Giving the Lord's Supper to unbelievers and/or to the unbaptized in our day would be like allowing the uncircumcised and/or idolatrous Gentiles to partake of the Passover in the OT, or giving the Lord's Supper to the unbaptized and/or unbelieving Jews and pagan Gentiles in the NT church. This is a practice that would have caused the Apostles to recoil in horror. From a confessional (and Biblical) perspective, allowing unbelievers and/or unbaptized in our churches should neither be entertained nor practiced in our churches.


----------



## Contra_Mundum (Jan 27, 2009)

There's nothing especially "loving" about refusing to draw lines that "separate".

If it be "wrong" to so draw lines, then I suppose "free love" should be the order of the day. Why not reject marriage, if the vows erect a moral barrier to "sharing" your partner? Hey, it's not "loving" of you to keep her/him from me!

Listen, it comes down to this: there as people _inside_ the church, and people _outside_ the church. That is the fundamental barrier. And there are people who are _inside but *ineligible*_ for the Supper (that's what discipline is about), and those who are _inside and *eligible*_. In fact, DISCIPLINE is what LOVE does. If ye are not chastized, then are ye bastards, and not true sons. For the Father disciplines every son that he loves.

Lines are for the protection of all concerned.
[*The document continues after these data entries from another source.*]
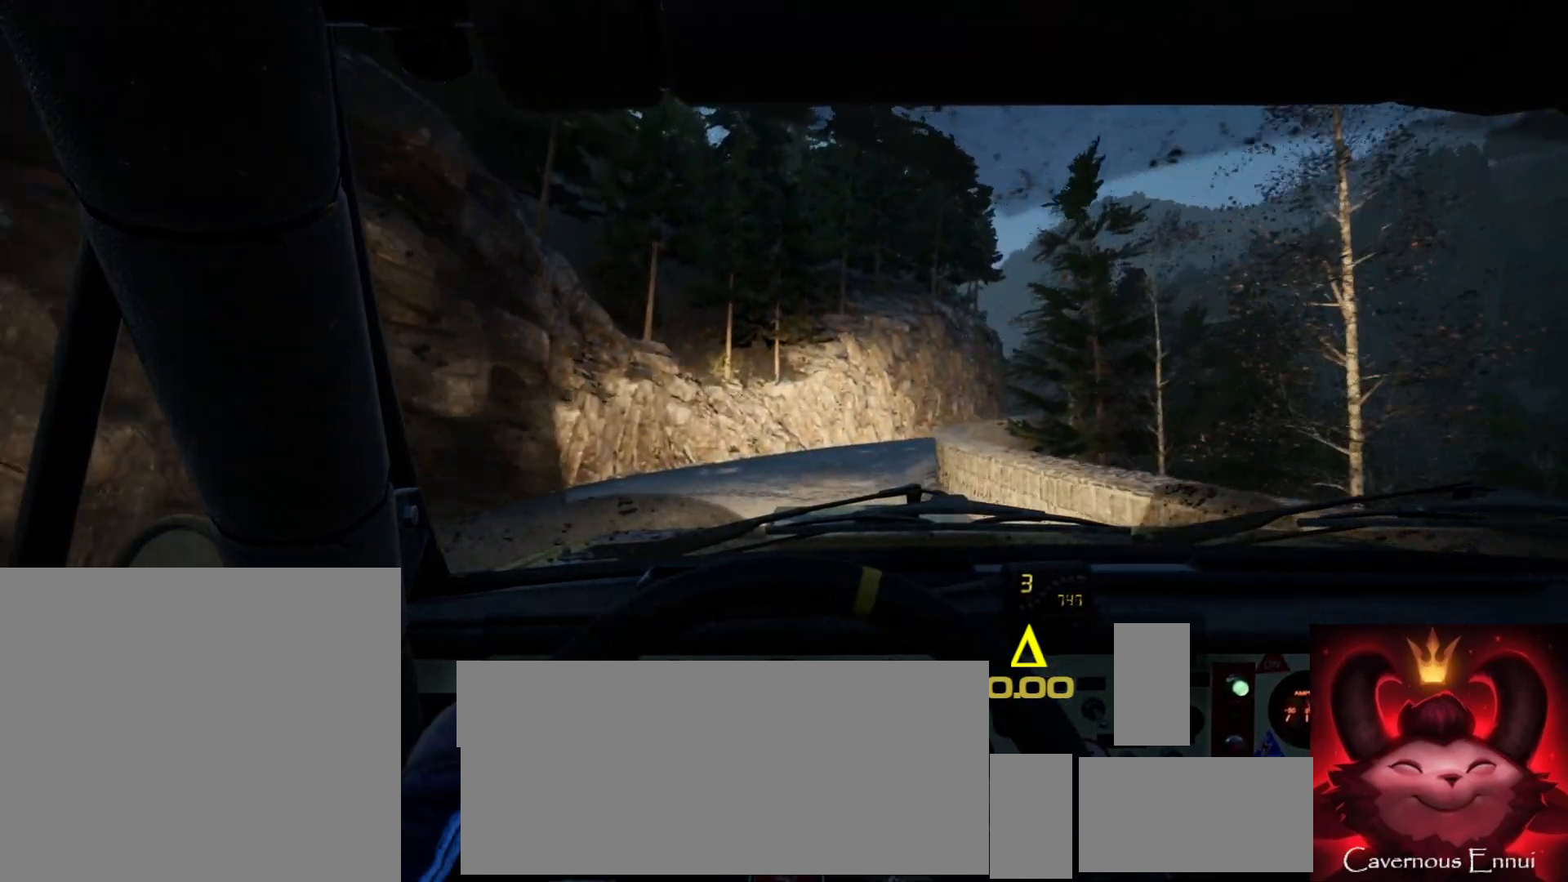
{"buttons": [], "left_stick": "center", "right_stick": "up", "events": [[67, "left_stick", "center"], [317, "left_stick", "right"], [483, "left_stick", "center"]]}
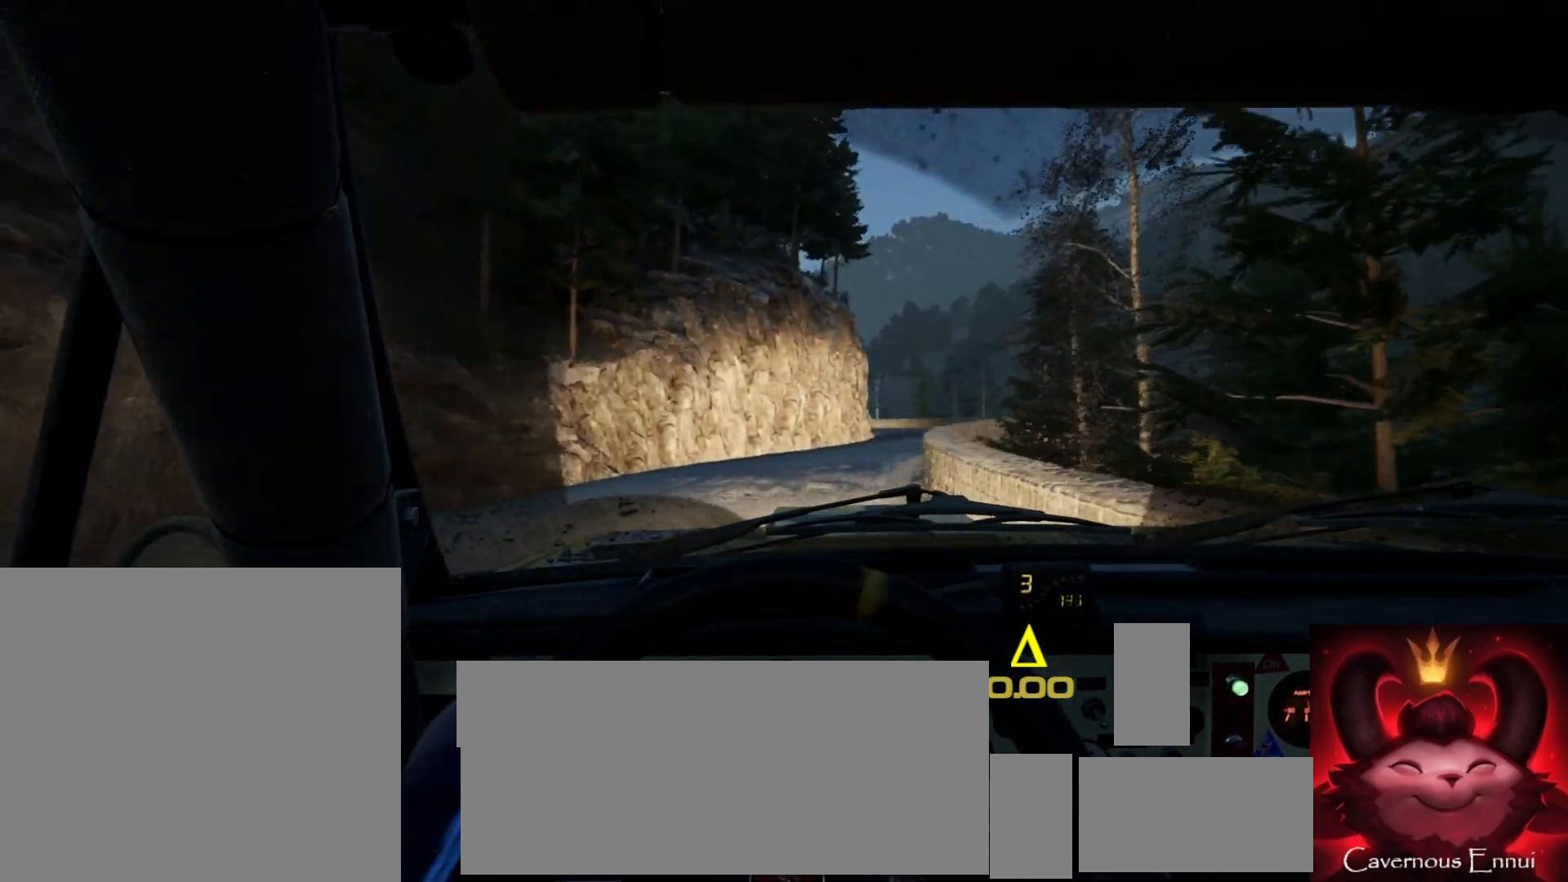
{"buttons": [], "left_stick": "right", "right_stick": "up", "events": [[33, "right_stick", "center"], [117, "left_stick", "right"], [250, "left_stick", "center"], [367, "right_stick", "up"], [400, "left_stick", "right"]]}
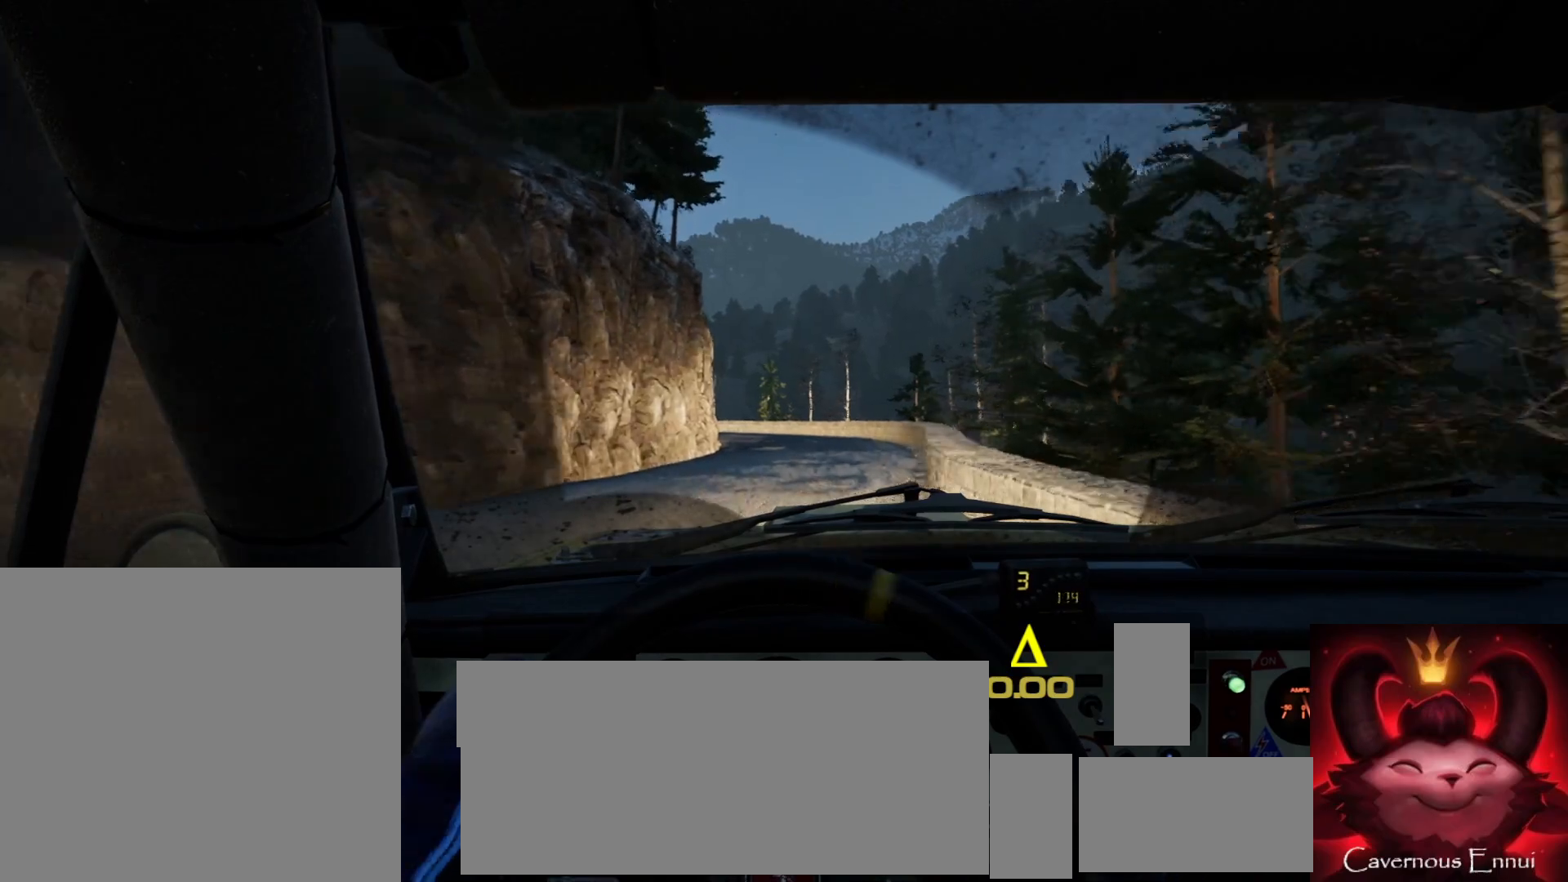
{"buttons": [], "left_stick": "left", "right_stick": "up", "events": [[50, "left_stick", "center"], [317, "left_stick", "left"]]}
Elders, like parents, will have their performance examined, as those who must give an account, on the Day of Judgment.


----------



## mvdm (Jan 27, 2009)

This question also lay at the heart of the "communion controversy" in which Jonathan Edwards rejected {rightly} his grandfather Stoddard's view of the sacrament as a "converting ordinance" for the unbeliever. 

There's nothing new under the sun


----------



## jwithnell (Jan 27, 2009)

This is also an extension of the OT practice where only the covenant community participated.


----------



## Contra_Mundum (Jan 27, 2009)

I would go further, and posit that based on the available Scriptural evidence, under the Old Covenant only circumcised adult males were invited to the actual memorial table of Passover.

Just another way the New Covenant is better.


----------



## jwithnell (Jan 28, 2009)

I have sometimes studied diagrams that show who could go where in the temple and its surrounding courtyards and have marveled at the wonder of all believers now being able to go into worship and to participate in the means of grace. We are truly blessed.


----------



## Scott1 (Jan 28, 2009)

> _*The Westminster Confession of Faith for Study Classes
> *_*GI Williamson
> p. 283*
> 
> The Lord's Supper is _not_ a means of grace to those who have no grace (I Cor. 11:27-29). The preaching of the Word of God, by contrast, is a means of grace to those who have no grace. No one is required to discern the Lord's body before he hears the gospel. But this requirement proves that the Lord's Supper is not a converting ordinance. It is not a means of effecting union with Christ. It is rather a means of strength and assurance to those who have have union with Christ.





> *Westminster Confession of Faith
> Chapter XXIX
> *
> 
> ...



Not only should non-believers not partake, "disorderly" believers should not.


----------